Steinhagen was confined and treated at the institution until 1952, when she was declared cured and released. Waitkus did not press charges against Steinhagen after she was released, telling an assistant state's attorney that he wanted to forget the incident.
After her release, Steinhagen moved back home to live with her parents and her younger sister in her parents' small apartment on Chicago's North Side. She shunned publicity in the ensuing decades. Little information is publicly available about the remainder of her life, which was quiet and secluded. She steadfastly maintained her privacy, avoided reporters, and refused to comment publicly on her shooting of Waitkus. Waitkus biographer John Theodore said about her, "She chose to live in the shadows and she did a good job of it."
It is known that, in 1970, Steinhagen and her family purchased a home in a crowded, racially mixed neighborhood on Chicago's Northwest Side, a few miles from the site of the hotel where she shot Waitkus. She lived in the home for the rest of her life. She lived there with her sister after their parents died in the early 1990s. She continued to live there after her sister died in 2007, employing full-time caregivers in her final years. There is no evidence she ever married. Discoverable evidence of employment that she may have had is virtually nonexistent. A neighbor of hers told John Theodore that Steinhagen had said that she worked in an office job for 35 years, but Steinhagen never told the neighbor where she worked and the neighbor never asked her.

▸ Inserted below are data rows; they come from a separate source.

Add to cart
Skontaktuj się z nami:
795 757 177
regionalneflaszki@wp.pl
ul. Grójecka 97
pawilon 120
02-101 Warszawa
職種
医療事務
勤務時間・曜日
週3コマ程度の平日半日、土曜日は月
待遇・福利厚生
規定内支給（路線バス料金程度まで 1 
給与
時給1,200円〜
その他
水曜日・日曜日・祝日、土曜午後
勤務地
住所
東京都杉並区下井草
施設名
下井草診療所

Court records and other background checks reveal no information about her career.
On December 29, 2012, Steinhagen died in a Chicago hospital of a subdural hematoma that she suffered as a result of an accidental fall in her home. Her death was not publicly reported until nearly three months after it occurred; the Chicago Tribune learned of it while searching death records in connection with another story. Steinhagen was 83 years old, and left no immediate survivors.
As one of the first instances of what later became known as stalker crimes, the incident for several years "had a profoundly anti-aphrodisiacal effect on traveling athletes", according to The Boston Globe. It prompted a magazine article from sports writer Al Stump entitled "Baseball's Biggest Headache— Dames!". It was fictionalized as one of the inspirations for the 1952 baseball book The Natural, which was made into a film in 1984. In 1992, Steinhagen's was the oldest incident among 83 incorporated into "Preventing Assassination", a Secret Service study of celebrity and political assassinations.

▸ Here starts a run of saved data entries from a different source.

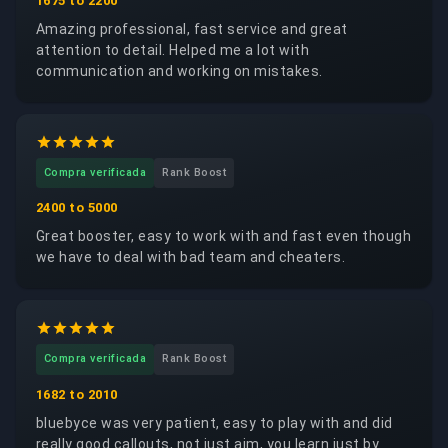
1675 to 2200
Amazing professional, fast service and great
attention to detail. Helped me a lot with
communication and working on mistakes.
Compra verificada
Rank Boost
2400 to 5000
Great booster, easy to work with and fast even though
we have to deal with bad team and cheaters.
Compra verificada
Rank Boost
1682 to 2010
bluebyce was very patient, easy to play with and did
really good callouts, not just aim, you learn just by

The bullet that struck Waitkus lodged in a lung, threatening his life and preventing his returning to baseball for the rest of the season. The incident, which required four surgeries, is said to have influenced Waitkus' career and probably his personal life as well, as his numbers after the shooting were never the same and as he developed a great concern that others might not understand why he had visited Steinhagen's room. He also, according to Meyer, developed a drinking problem after the incident.